Chez les exemplaires adultes, celle-ci montre deux ou trois bandes claires espacées matérialisant les arrêts de croissance saisonniers.
L'évolution récente des paysages et des pratiques forestières dans la majeure partie de son aire de répartition pourrait malgré tout conduire à nuancer cet optimisme relatif.
Pyrénées et pourraient éventuellement être confondues en raison de tailles, de colorations et d'aspects voisins.Tous ces facteurs vont dans le sens d'une dégradation de l'habitat dont dépend étroitement l'escargot de Quimper ; il est donc exceptionnel de le rencontrer dans ces plantations.Journal de Conchyliologie, 7, 158-168.A et b Arribas,.Un autre sujet de discussion concernant cette espèce est sa place dans la classification des escargots.Effet des substitutions dessences sur le fonctionnement organo-minéral de lécosystème forestier et sur la diversité des communautés fongiques, mycorhiziennes et saprophytes.



Basse-Bretagne et de la cordillère Cantabrique.
Au cours des décennies suivantes, malacologistes et naturalistes s'attachèrent à préciser sa répartition.

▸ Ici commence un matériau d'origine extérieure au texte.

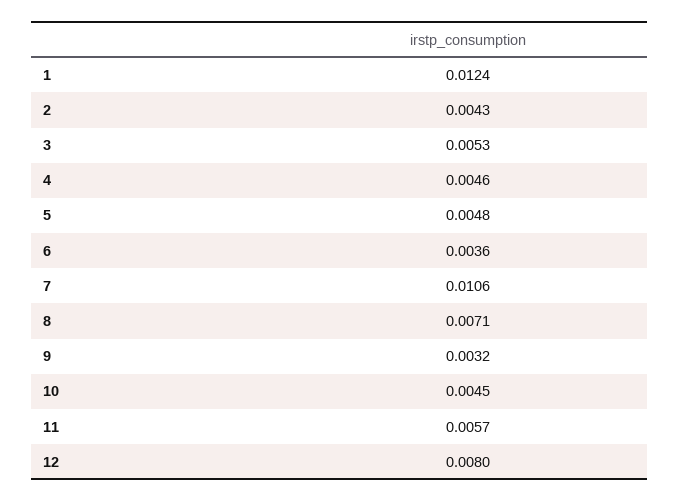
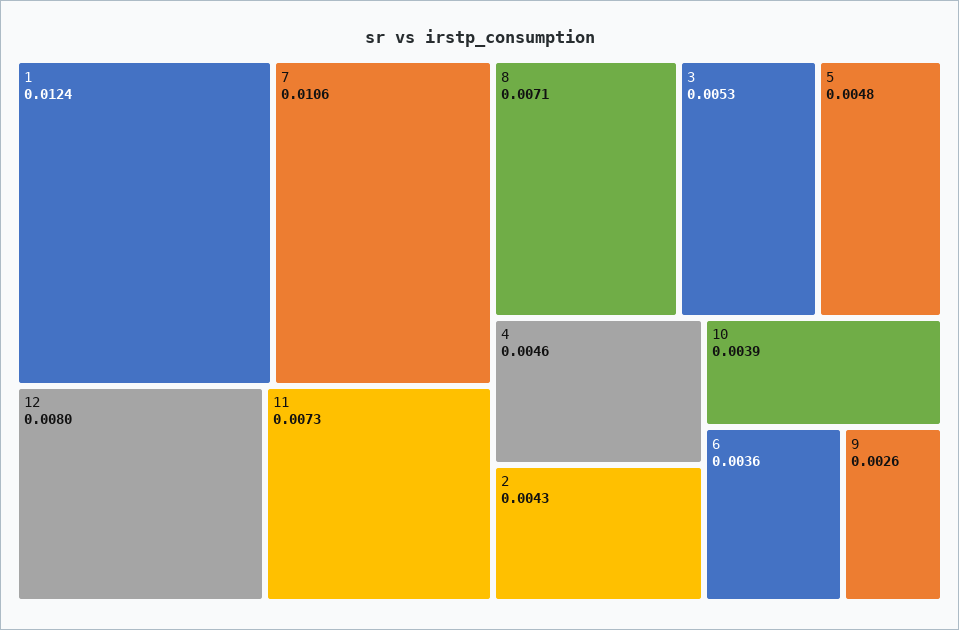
9: 0.0032 -> 0.0026
10: 0.0045 -> 0.0039
11: 0.0057 -> 0.0073

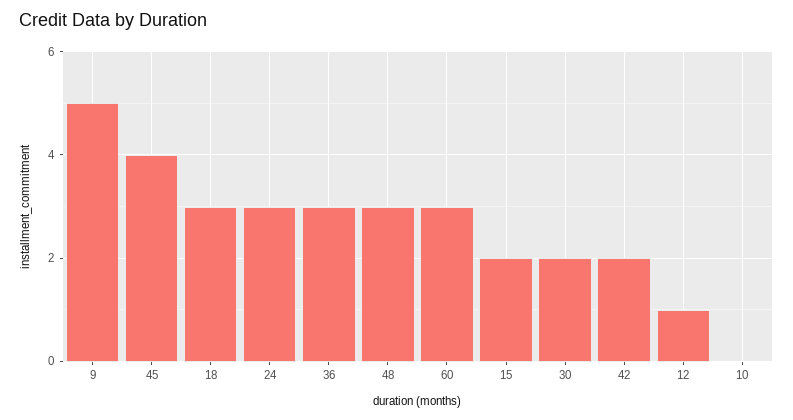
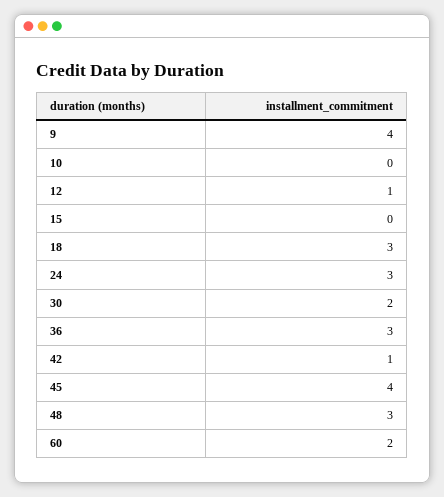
9: 5 -> 4
60: 3 -> 2
15: 2 -> 0
42: 2 -> 1

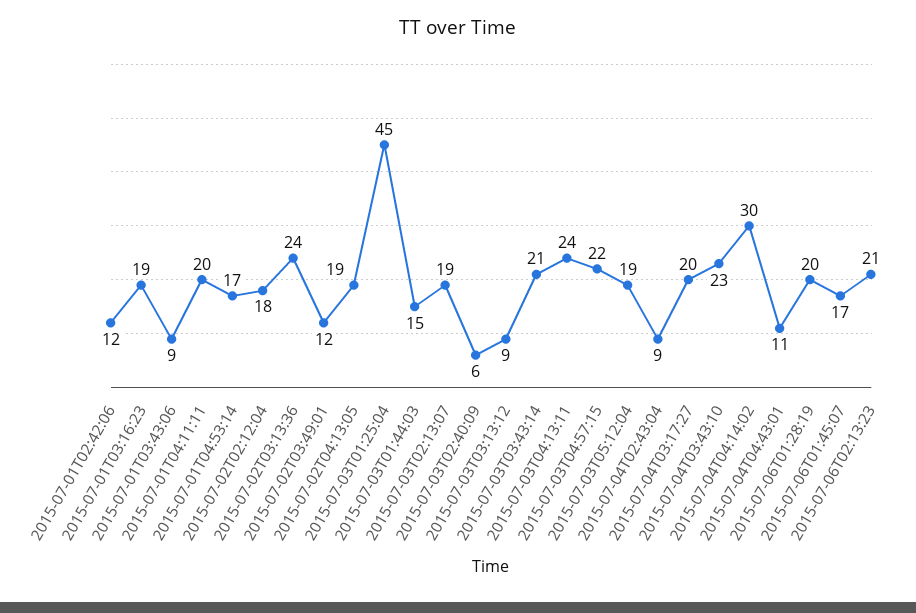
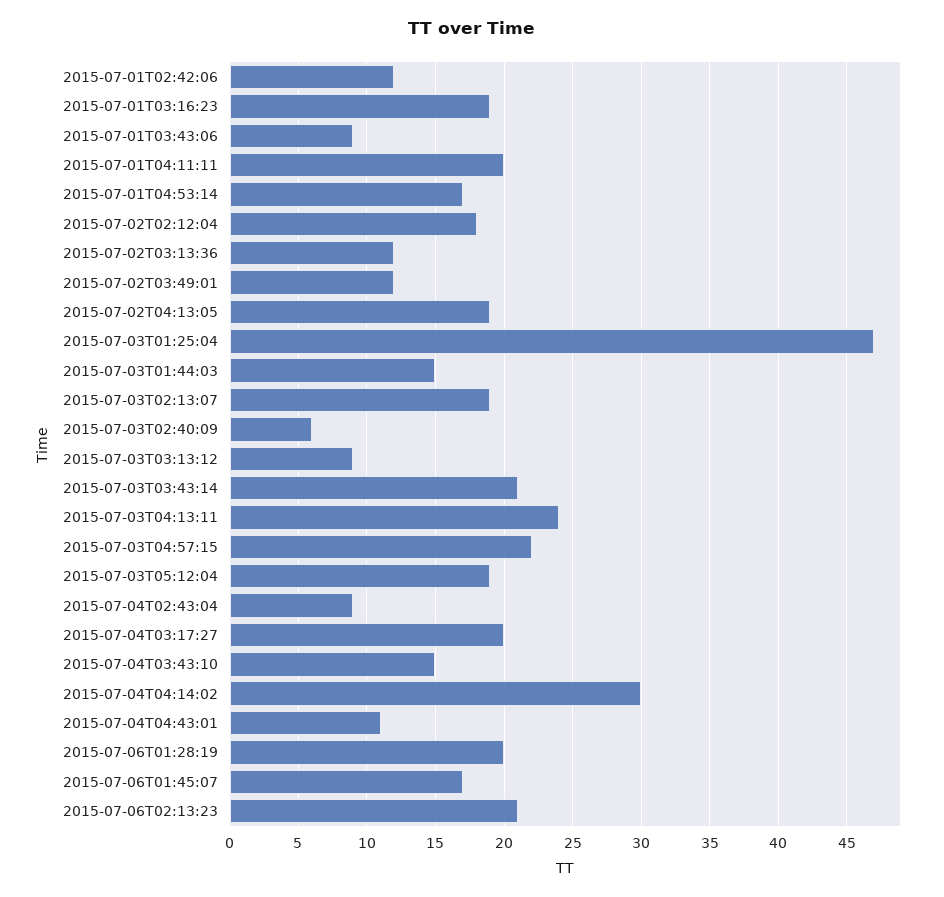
2015-07-02T03:13:36: 24 -> 12
2015-07-03T01:25:04: 45 -> 47
2015-07-04T03:43:10: 23 -> 15

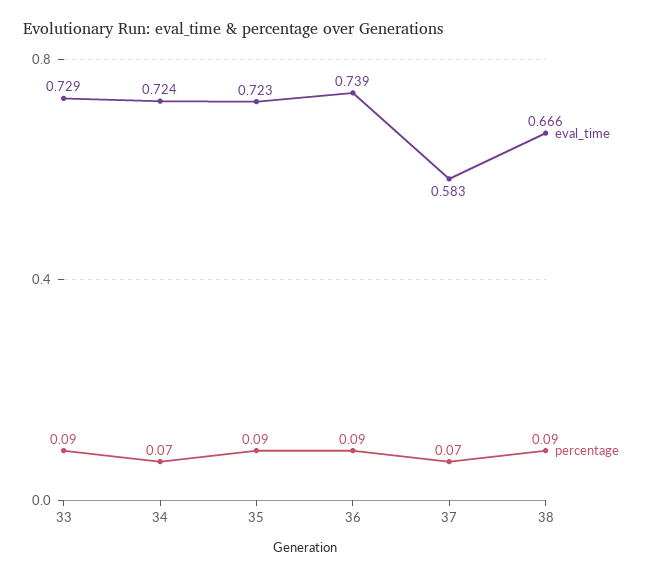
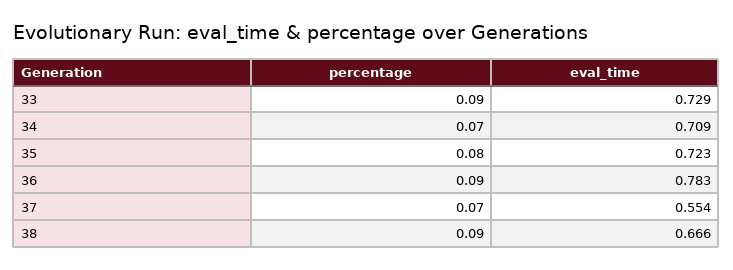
eval_time, 34: 0.724 -> 0.709
percentage, 35: 0.09 -> 0.08
eval_time, 36: 0.739 -> 0.783
eval_time, 37: 0.583 -> 0.554

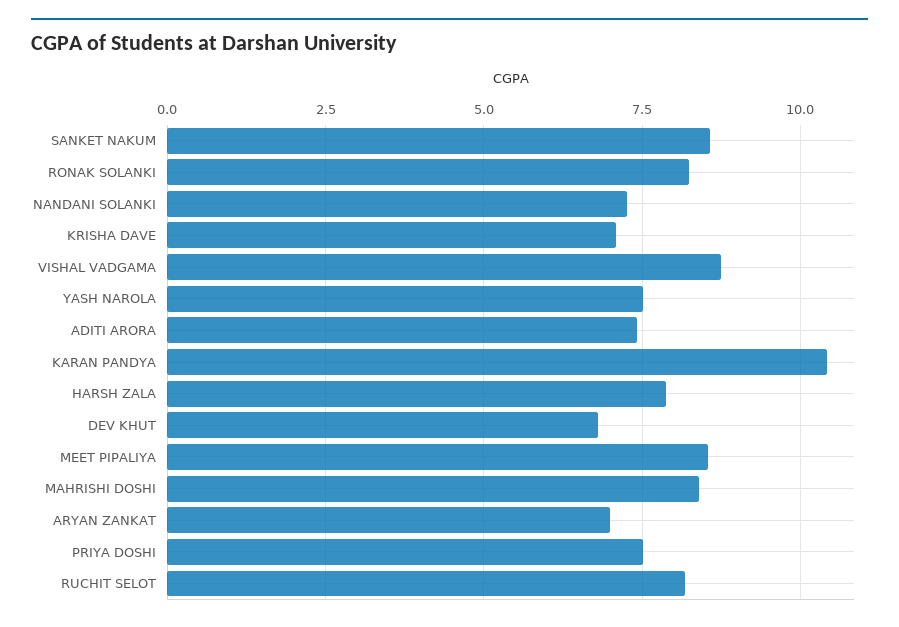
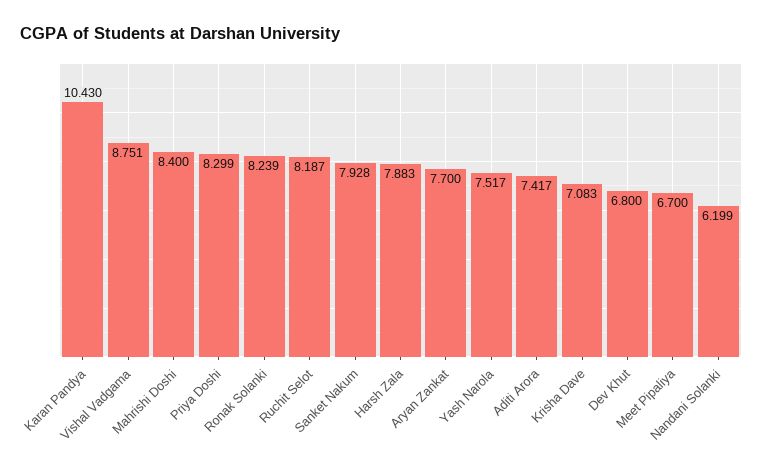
SANKET NAKUM: 8.5 -> 7.928
NANDANI SOLANKI: 7.25 -> 6.199
MEET PIPALIYA: 8.5 -> 6.7
ARYAN ZANKAT: 7 -> 7.7
PRIYA DOSHI: 7.5 -> 8.299

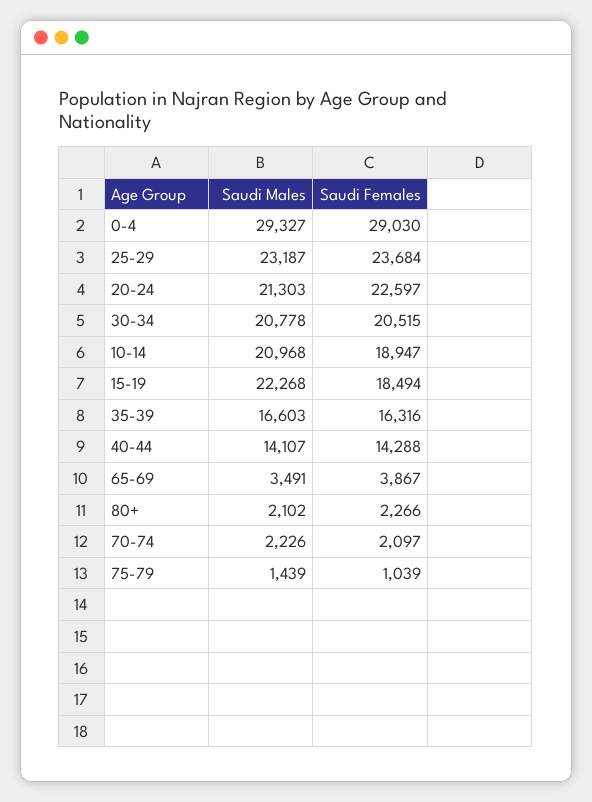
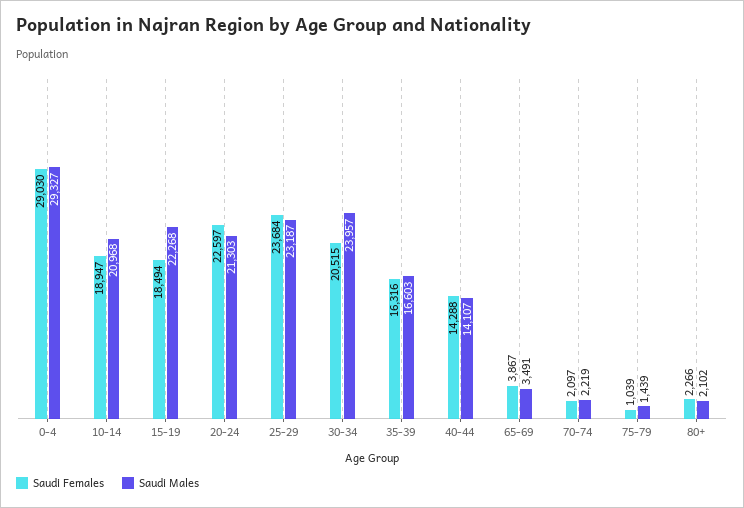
Saudi Males, 30-34: 20778 -> 23957
Saudi Males, 70-74: 2226 -> 2219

Directive 92/43/CEE, Annexe.
Introduction à l'étude du secteur ibéro-atlantique.Si la tendance actuelle est à un certain réquilibrage, en particulier à la suite de la tempête de 1987, les résineux occupaient encore 38 de la surface boisée bretonne en 1998.Revue d'écologie, 45 (3 259-288.Sa caractéristique la plus évidente est son aplatissement lié au fait que les 5 ou 6 tours de spire concours amp ecrit s'enroulent dans un plan.Car son cas est en effet loin d'être isolé.

En 1992, il a été pour la première fois découvert hors de la corniche Cantabrique, au sud de l' Èbre, dans plusieurs localités de la province de La Rioja.